Continuing with the theme of trash in art, this time we have Chinese artist Song Dong’s mother’s trash, 40 years worth of it, collected through the years of hardship, turmoil and fortunes lost during the cultural revolution which started in the 1960s. Coming from a relatively well-off family, to have it all being taken away and Song’s father being sent to a labour camp for re-education must have been hard enough for Song’s mother, but when Song senior died in 2002, she went on over-drive; forbidding Song Dong and his sister from throwing anything away and filling every square inch of the house with every consumed household item imaginable, most of which would be considered trash.
Something had to give, as the house became unlivable under these circumstances, and in 2005 Song Dong convinced his mother to allow him to use this stuff in an art exhibition, entitled Waste Not (2005) which is derived from the Chinese thrift mentality, that everything has multiple uses beyond its intended use, and that one should capitalize on this, otherwise ‘one would be considered wasteful’.

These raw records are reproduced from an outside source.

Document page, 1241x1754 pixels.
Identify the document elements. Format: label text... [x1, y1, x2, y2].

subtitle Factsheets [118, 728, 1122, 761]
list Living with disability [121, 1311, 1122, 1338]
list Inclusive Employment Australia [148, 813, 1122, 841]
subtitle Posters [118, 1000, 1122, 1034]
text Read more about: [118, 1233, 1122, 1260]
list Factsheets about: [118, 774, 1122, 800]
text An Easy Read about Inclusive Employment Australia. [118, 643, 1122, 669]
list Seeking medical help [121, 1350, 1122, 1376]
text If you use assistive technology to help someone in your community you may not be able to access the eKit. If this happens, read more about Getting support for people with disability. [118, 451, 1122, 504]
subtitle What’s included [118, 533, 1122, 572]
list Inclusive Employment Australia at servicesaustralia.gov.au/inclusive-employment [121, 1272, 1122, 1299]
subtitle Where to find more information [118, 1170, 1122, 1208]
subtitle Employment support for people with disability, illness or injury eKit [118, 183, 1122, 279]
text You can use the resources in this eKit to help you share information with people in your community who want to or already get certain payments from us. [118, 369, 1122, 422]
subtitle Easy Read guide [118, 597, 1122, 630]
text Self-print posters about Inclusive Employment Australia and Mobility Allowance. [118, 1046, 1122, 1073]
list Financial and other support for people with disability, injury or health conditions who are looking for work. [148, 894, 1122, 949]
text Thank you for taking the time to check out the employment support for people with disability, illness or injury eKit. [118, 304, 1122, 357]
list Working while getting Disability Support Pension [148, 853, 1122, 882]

But are these spent toothpaste tubes, old shoes and clothes really trash? To some they might be, but to others there is an inherent meaning to them; they bring back memories of a past, a time when politics caused upheaval, personal memories of times spent with someone in the presence of some of these objects. I think the ‘Waste Not’ ideology is just an excuse to keep something for its supposed ‘untapped value’; the real value is in its ability to mysteriously bring back memories of past times spent with a loved one lost.
For the Venice Biennale 2011, Song got 100 old dressing cabinets from China, using just the facades, he arranged them in a maze for visitors to walk around, as well as the wooden skeleton of a traditional Beijing courtyard house and metal cages enclosed with pigeon wire on top to symbolize the metal cages people enclose their windows in to prevent thieves from entering that has become so ubiquitous in certain parts of China.
These mundane dressers, homogeneous in size and layout, yet individual at the same time, reflecting something about their previous owners’ lives. In fact none of these items, except for the metal cages, are in existence anymore in Chinese society; eradicated from existence from more modern designs and economic progress, yet their meaning lies in their ‘collectiveness’.
Together these dressers symbolize the delicate balance in inter-personal power structures of communal living, a daily negotiation to achieve ‘harmony’ which used to go on for the inhabitants of every quad-partitite courtyard house in Beijing. While their eradication by economic progress suggests ‘progress’, the relationships of ‘community’ have also been lost, so the end result is isolation in a metal cage, presumably, in a high-rise.
Song seems to have found himself a niche, a recurring theme that we see over and over again, which is to salvage discarded parts of old Beijing architecture, old doors, windows or roofs and reuse them in a new configuration, cut to fit, with the new structure. It demonstrates the irony of finding usefulness in ‘useless’ items.
In both Living With The Pigeons (2005) and My City (2014), the old doors and windows I believe, represent people, who have been forced to conform to fit into a new collective whole, the changing city, represented by the arbitrary 3-dimensional overrall shape.
For the Bruges Triennale last year, Song created Wu Wei Er Wei (2015) (Doing Nothing Doing) a complex trapezoidal shape of old doors and windows, inspired by bonsai tree arrangements. While ‘wu wei er wei’ literally means doing for the sake of attaining the Buddhist transcendental state of doing nothing, Song describes this trapezoidal bonsai as ‘a mountain’, a microcosm of Bruges itself in which visitors can walk into and look back out at the city.
Strangely, he describes this piece as “looks like I’m doing a lot but actually I’m doing nothing” which I take to mean, that he’s not adding anything but reinterpreting whats already there, which is ‘the mountain of Bruges’ surrounded by water.
And in some ways looks like a Richard Diebenkorn.
“Surplus value” is value that people recognize beyond existing value. It is overlooked value. It is not about exploitation, but about discovery and creation. It is the “usefulness of uselessness.”-Song Dong
A World In A Well (2015) is another piece that uses old discarded doors and windows arranged in an arbitary octagonal cylinder shape, but this time the interior is filled with a constellation of ceiling hung pendant lights, which I presume have also been discarded to depict the concept of ‘surplus value’; the value of an object beyond its intended use.
Hidden and often overlooked, surplus value cannot easily be found and requires quite a lot of creative thinking and care. It is not just about frugality. Perhaps these lights depict the spark that occurs when one finds it.
But perhaps there is a deeper meaning than that. That these lights and the whole interior space represents a kind of utopian ideal, a lighter more sustainable, sharing, existence. An economy that benefits more for the whole, than just for the few.